→ **TEXTE PRÉSENTÉ**:
Note d’information sur la jurisprudence de la Cour No 166
Août-Septembre 2013
Velinov c. « l’ex-République yougoslave de Macédoine » - 16880/08
Arrêt 19.9.2013 [Section I]
Article 5
Article 5-1-b
Insoummission à une ordonnance rendue par un tribunal
Privation de liberté pour défaut de paiement d’une amende qui avait en fait déjà été réglée : violation
En fait – En 2000, le requérant fut reconnu coupable d’une contravention et condamné à payer une amende dans un délai de quinze jours à compter de la date à laquelle le jugement serait devenu définitif. Il fut informé que s’il ne payait pas à temps, l’amende serait commuée en une peine de prison. En novembre 2001, le tribunal lui ordonna de s’acquitter de l’amende et de venir ensuite produire devant lui la preuve du paiement. En février 2002, l’amende fut commuée en une peine de prison de deux jours. Six jours plus tard, le requérant paya l’amende ; cependant, il ne communiqua pas au tribunal la preuve du paiement. Le 28 octobre 2002, il fut arrêté. Il fut remis en liberté le lendemain, après avoir produit un justificatif du paiement.
En droit – Article 5 § 1 b) : La Cour doit examiner deux questions : celle de savoir si le fait que l’amende ait été payée après avoir été commuée en une peine de prison rend la détention subséquente du requérant irrégulière, et celle de savoir si le manquement du requérant à avertir le tribunal qu’il avait payé l’amende justifie sa privation de liberté.

→ **CONSIGNE DE TRAVAIL A**: Veuillez dire si chacune de ces affirmations concorde avec la note d’information, en répondant par oui ou non et en citant les mots décisifs du texte : (i) le requérant a payé l’amende après qu’elle a été commuée en peine de prison ; (ii) le requérant a remis au tribunal la preuve du paiement aussitôt après avoir payé ; (iii) le requérant est resté détenu une semaine.
→ **CONSIGNE DE TRAVAIL B**: Recopiez le passage de la note d’information qui commence aux mots « En droit – Article » et s’arrête après « privation de liberté. », en substituant « juge » à « tribunal ».

→ **DONNÉES FOURNIES**:
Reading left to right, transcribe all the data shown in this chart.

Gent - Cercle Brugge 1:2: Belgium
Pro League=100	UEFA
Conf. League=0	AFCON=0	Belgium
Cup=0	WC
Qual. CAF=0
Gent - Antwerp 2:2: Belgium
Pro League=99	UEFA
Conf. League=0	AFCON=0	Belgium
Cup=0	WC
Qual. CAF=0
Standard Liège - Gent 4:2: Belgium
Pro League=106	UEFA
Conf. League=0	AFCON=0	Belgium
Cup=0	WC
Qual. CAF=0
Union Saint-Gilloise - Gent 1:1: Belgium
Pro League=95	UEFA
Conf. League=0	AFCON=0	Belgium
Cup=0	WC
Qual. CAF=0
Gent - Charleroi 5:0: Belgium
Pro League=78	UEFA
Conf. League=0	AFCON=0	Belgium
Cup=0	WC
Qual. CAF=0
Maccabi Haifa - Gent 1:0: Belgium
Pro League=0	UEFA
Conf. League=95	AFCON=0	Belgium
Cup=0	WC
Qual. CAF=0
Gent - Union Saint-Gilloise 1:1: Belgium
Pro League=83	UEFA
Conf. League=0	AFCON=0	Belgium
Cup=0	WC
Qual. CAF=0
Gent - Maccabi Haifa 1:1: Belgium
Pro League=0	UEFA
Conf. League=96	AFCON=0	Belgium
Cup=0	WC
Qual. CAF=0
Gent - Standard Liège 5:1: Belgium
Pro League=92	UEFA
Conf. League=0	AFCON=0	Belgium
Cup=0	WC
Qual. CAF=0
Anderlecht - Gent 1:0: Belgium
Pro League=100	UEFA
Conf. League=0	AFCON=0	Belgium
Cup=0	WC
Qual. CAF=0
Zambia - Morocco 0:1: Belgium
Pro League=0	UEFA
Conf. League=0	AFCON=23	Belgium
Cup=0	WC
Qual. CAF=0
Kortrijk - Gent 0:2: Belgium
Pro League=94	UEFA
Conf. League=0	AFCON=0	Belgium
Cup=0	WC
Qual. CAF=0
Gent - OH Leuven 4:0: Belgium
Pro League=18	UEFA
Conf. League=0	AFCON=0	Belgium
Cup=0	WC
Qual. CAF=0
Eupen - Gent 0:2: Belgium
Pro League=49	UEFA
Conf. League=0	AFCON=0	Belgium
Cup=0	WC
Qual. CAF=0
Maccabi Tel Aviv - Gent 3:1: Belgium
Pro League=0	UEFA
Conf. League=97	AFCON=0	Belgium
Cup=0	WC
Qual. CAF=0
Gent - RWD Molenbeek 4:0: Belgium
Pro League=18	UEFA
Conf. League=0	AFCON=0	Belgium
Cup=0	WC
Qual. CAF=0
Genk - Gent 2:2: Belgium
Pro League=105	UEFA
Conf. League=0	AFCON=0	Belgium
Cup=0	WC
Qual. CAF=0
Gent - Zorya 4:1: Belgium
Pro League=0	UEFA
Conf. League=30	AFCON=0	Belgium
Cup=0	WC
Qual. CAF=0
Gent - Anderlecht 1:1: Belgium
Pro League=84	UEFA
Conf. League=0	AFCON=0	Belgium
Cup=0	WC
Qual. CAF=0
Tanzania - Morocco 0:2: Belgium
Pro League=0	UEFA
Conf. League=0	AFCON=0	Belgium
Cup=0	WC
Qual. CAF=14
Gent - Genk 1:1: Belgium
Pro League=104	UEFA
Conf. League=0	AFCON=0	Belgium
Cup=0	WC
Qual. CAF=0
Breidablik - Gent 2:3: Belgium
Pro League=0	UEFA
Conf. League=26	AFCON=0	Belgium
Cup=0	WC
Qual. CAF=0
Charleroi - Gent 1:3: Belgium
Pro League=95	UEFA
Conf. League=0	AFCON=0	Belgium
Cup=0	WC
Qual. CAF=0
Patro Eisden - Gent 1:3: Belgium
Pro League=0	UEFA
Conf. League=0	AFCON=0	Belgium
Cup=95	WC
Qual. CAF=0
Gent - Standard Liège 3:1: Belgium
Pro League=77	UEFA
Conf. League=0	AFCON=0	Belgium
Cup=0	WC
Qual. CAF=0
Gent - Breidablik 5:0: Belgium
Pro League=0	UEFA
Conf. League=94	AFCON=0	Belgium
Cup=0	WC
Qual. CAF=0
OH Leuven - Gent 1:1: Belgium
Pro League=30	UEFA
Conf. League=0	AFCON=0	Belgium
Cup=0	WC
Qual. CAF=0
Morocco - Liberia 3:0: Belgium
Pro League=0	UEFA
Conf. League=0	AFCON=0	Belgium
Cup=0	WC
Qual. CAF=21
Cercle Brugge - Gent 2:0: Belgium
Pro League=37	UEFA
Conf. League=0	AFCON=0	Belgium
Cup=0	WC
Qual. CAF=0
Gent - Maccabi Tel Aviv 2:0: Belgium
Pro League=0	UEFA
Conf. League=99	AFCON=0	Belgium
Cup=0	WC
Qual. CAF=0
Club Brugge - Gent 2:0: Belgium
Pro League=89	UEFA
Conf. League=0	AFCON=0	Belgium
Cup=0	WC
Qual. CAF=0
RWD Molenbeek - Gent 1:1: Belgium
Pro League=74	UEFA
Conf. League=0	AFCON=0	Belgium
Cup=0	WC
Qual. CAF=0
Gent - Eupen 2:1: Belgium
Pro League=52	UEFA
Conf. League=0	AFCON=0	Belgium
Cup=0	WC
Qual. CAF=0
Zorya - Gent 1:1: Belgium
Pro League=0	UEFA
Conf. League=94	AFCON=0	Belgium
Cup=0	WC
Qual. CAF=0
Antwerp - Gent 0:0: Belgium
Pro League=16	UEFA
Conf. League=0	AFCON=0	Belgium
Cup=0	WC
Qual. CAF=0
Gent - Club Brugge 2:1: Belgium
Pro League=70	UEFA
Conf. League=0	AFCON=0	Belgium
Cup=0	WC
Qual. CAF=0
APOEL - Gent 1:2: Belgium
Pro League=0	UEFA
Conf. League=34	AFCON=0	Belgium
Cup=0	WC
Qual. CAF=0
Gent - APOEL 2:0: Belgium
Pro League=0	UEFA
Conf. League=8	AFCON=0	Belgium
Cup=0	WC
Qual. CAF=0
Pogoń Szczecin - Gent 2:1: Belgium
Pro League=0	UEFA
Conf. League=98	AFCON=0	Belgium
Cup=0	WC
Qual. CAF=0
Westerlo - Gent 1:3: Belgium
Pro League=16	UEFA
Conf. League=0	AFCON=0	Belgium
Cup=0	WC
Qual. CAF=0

→ **CORRIGÉ A**:
(i) Oui : « En février 2002, l’amende fut commuée en une peine de prison de deux jours. Six jours plus tard, le requérant paya l’amende ».
(ii) Non : « cependant, il ne communiqua pas au tribunal la preuve du paiement ».
(iii) Non : « Il fut remis en liberté le lendemain ».

→ **CORRIGÉ B**:
En droit – Article 5 § 1 b) : La Cour doit examiner deux questions : celle de savoir si le fait que l’amende ait été payée après avoir été commuée en une peine de prison rend la détention subséquente du requérant irrégulière, et celle de savoir si le manquement du requérant à avertir le juge qu’il avait payé l’amende justifie sa privation de liberté.